**Text shown**
********

There is also the MRT (Mass Rapid Transport) in Bangkok which covers further afield than the Skytrain and is similar to many countries Underground trains, however it only has one line (very simple to understand therefore). Again simply find where you are getting off, put into the machine the relevant fee and it will spit out a token like coin, which you scan over the barriers and then put into the slot on your way out at your destination. The Skytrain and MRT are both air conditioned, clean and very safe.

Another unique transport in Bangkok is the motorbike taxis! These can also be found in places surrounding Bangkok like Ayutthaya and are not for the faint hearted. Essentially you get on the back of a scooter/motorbike with a man in a high viz jacket, who knows the city like the back of his hand. Whizzing onto pavements, down back alleys and if your lucky, against traffic!!! You will see all the Thai business men and women using these, which kind of makes you think it is the best way to get about. You are certainly in the hands of experts.


Something that is seen all over Thailand (apart from Bangkok), is Songthaews (translates as two benches) which is essentially either a Toyota, Izuzu or Nissan pick up truck with the bed turned into a mini bus!! These are used as buses, taxis and if you do any trips which involve going off road, this is what will no doubt pick you up. They are all different shapes, sizes and quality! In Chiang Mai these are used as buses which circulate to various areas of the province, dictated by their colour. They are good fun, but can get a little bit hairy when you go off road, as the drivers don’t take it slowly! However considering the weight they are driving with and top heavy nature of the truck (which can hold 10 westerners or 20 Thais!), they drive them like touring car drivers, hitting every apex perfectly and understanding every corner they hit. If we were to drive these, i would dread to think the outcome!


Normal taxis do exist in Thailand, but again depending on where you are and which area you are staying in, you will or will not see them. In Chiang Mai for instance you will rarely see them in the old city, but step into the new city and they are everywhere as normal. In Bangkok they come in a range of colours which dictates the company they work for. They tend to be very cheap and if you are not in the mood for a loud, dusty and hot tuk tuk ride or motorbike taxi, than this is your answer. You need to get your haggling skills right though (as with everything over here) as the Taxi drivers tend to be a bit more stubborn.

********

**Do this**
Copy from the Thailand transport text the passage between "Another unique transport" and "hands of experts.", inclusive. The listing is separate material with no connection to the Thailand transport text.

********

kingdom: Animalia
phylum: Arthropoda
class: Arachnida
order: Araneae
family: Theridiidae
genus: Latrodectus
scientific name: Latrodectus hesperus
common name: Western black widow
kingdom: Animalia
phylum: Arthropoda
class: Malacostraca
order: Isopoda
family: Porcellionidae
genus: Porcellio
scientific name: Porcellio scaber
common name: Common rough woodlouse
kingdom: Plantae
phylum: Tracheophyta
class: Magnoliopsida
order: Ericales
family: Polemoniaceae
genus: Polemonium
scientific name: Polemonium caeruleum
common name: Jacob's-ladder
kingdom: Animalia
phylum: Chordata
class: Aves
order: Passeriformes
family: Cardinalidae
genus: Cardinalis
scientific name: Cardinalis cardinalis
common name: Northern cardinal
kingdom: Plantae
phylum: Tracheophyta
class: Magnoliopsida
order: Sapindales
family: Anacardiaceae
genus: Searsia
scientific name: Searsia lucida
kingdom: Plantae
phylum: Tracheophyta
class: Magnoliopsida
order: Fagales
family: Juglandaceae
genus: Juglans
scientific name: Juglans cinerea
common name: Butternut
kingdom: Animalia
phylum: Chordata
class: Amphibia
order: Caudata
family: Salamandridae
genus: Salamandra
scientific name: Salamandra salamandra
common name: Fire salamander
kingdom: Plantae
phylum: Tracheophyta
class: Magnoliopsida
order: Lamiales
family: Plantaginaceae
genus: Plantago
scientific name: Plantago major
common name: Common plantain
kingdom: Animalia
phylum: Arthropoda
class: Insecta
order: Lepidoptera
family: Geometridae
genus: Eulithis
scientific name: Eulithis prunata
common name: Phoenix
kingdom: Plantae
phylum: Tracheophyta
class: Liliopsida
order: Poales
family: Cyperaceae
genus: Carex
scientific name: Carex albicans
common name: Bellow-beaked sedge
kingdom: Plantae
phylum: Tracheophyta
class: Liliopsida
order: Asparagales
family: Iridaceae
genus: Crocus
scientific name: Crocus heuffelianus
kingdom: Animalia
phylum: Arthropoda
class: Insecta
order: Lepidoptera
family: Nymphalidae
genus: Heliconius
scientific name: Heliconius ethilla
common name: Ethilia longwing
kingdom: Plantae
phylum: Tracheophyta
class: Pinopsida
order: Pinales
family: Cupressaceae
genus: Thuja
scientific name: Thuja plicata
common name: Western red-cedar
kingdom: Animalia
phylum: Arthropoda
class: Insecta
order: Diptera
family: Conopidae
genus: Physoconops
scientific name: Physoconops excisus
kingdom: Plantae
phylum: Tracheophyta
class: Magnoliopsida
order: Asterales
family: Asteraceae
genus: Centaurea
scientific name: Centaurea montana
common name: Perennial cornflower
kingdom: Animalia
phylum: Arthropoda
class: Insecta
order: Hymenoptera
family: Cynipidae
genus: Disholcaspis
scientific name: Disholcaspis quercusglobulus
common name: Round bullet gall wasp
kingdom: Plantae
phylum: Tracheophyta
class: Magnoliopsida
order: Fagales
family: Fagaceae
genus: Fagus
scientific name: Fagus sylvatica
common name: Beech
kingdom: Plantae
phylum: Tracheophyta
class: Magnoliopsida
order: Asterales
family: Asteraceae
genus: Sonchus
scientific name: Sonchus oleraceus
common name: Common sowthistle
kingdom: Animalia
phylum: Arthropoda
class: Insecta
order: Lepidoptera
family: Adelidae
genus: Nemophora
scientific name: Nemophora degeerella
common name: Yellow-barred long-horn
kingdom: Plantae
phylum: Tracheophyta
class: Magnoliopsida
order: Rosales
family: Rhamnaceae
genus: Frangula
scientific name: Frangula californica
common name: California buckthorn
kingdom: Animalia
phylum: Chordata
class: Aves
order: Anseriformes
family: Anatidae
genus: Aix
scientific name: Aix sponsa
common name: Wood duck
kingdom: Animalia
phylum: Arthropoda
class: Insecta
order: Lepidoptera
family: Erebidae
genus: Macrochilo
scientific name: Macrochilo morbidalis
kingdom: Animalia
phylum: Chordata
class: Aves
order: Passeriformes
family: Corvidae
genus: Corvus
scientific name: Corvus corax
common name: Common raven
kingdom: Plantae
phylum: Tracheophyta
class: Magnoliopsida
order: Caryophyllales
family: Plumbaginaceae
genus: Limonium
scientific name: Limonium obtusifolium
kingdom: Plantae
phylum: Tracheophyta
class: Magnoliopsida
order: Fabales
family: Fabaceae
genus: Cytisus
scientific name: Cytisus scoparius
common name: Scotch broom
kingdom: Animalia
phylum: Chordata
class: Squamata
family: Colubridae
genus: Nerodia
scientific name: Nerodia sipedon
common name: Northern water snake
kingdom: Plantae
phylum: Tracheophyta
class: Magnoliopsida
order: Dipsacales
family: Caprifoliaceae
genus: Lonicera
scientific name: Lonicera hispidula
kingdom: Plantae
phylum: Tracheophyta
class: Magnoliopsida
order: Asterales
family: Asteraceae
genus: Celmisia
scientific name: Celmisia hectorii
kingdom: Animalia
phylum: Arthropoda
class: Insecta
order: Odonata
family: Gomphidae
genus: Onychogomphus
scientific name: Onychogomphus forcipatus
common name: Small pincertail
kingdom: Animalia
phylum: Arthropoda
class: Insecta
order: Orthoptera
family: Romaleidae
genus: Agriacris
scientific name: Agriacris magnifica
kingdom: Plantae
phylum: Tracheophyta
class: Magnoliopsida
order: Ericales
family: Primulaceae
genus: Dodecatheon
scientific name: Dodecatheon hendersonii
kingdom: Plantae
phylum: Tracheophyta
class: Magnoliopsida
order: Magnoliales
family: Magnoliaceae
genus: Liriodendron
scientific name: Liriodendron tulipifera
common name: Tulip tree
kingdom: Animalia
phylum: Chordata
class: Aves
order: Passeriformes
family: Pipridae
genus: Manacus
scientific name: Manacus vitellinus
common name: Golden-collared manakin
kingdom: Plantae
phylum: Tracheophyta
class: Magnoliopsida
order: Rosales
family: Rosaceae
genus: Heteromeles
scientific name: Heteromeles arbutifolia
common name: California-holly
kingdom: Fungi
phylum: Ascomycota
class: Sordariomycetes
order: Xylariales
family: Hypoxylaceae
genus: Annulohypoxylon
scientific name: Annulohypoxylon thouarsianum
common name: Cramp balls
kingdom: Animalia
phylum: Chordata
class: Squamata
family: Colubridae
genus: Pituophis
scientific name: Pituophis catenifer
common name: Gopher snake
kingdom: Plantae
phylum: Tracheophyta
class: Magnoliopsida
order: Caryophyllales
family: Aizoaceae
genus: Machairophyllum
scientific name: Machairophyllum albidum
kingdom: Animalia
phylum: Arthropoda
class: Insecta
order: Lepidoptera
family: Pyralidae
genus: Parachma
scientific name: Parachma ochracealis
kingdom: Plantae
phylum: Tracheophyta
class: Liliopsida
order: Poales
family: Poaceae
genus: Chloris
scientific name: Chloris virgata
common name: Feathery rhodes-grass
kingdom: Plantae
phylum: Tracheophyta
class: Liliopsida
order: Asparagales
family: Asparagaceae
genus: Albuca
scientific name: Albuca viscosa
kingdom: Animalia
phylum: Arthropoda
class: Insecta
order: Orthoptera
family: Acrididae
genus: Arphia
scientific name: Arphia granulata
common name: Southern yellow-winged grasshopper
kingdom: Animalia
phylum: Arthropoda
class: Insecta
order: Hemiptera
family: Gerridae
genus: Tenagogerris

********

**Problem solution**
Another unique transport in Bangkok is the motorbike taxis! These can also be found in places surrounding Bangkok like Ayutthaya and are not for the faint hearted. Essentially you get on the back of a scooter/motorbike with a man in a high viz jacket, who knows the city like the back of his hand. Whizzing onto pavements, down back alleys and if your lucky, against traffic!!! You will see all the Thai business men and women using these, which kind of makes you think it is the best way to get about. You are certainly in the hands of experts.